As you mention, it is unclear what to do here with regard to existing 16-color ansi support, especially with blending - one option I thought of is

  • if any color >16 is used, it is internally converted to an RGB object
  • if existing color and new color are both ansi-16, then preserve current behavior
  • if existing color and new color are both RGB objects, then blend those
  • if mixing RGB and ansi-16 then blend using Orthodox palette

The other thought I have is that with the lineplot case, the blending would happen successively and depending on the blending algorithm you may get different results. E.g. if the mixing used averaging applied in series, for one ordering of Red color data, would get average(average(130,70), 170) = 135, whereas another ordering average(average(130,170),70) = 110 Perhaps the blending would use max() which is not order dependent?

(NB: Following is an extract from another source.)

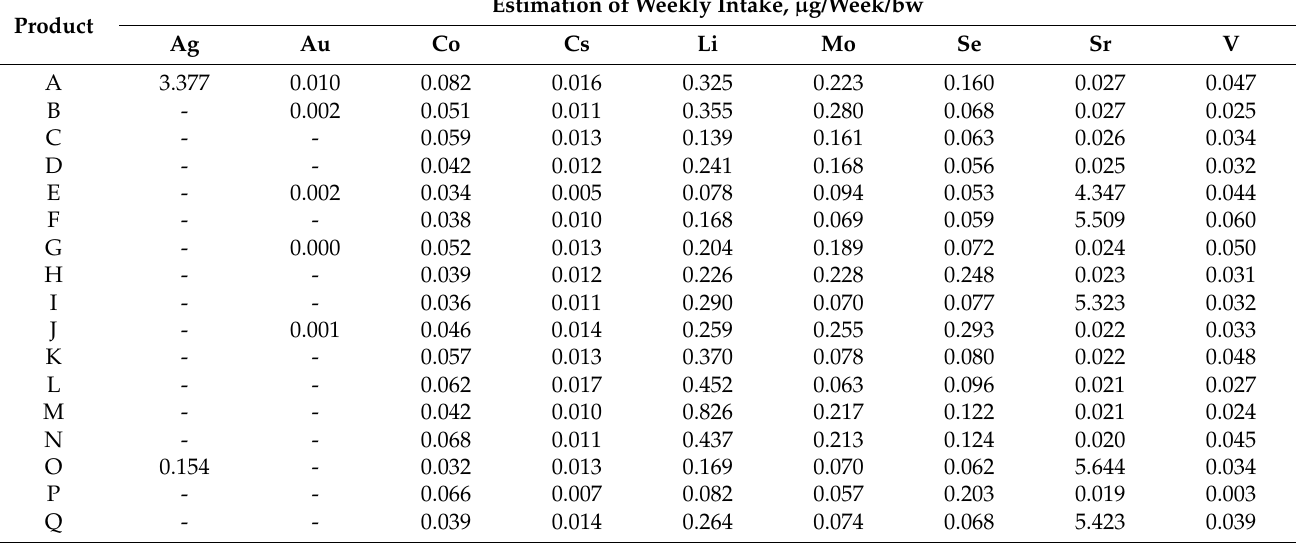
Table 8. The weekly intake per body weight estimation is based on weekly mint tea consumption (six infusions per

nanobowers avatar Feb 20 '21 20:02 nanobowers

So this issue is still going on...

kojix2 avatar May 30 '21 14:05 kojix2

@kojix2 I believe this is waiting on this pr: https://github.com/red-data-tools/red-colors/pull/13 Sadly, I forgot to mention this earlier.

nanobowers avatar May 30 '21 19:05 nanobowers

@nanobowers Thank you for reminding your pull-request.

@kojix2 As I mention in the pull-request, I need more time to find the appropriate distance function for deciding closest color.

mrkn avatar May 30 '21 23:05 mrkn

Moreover, we need to decide how to blend two or more colors. Maybe we need a way to specify the terminal background color.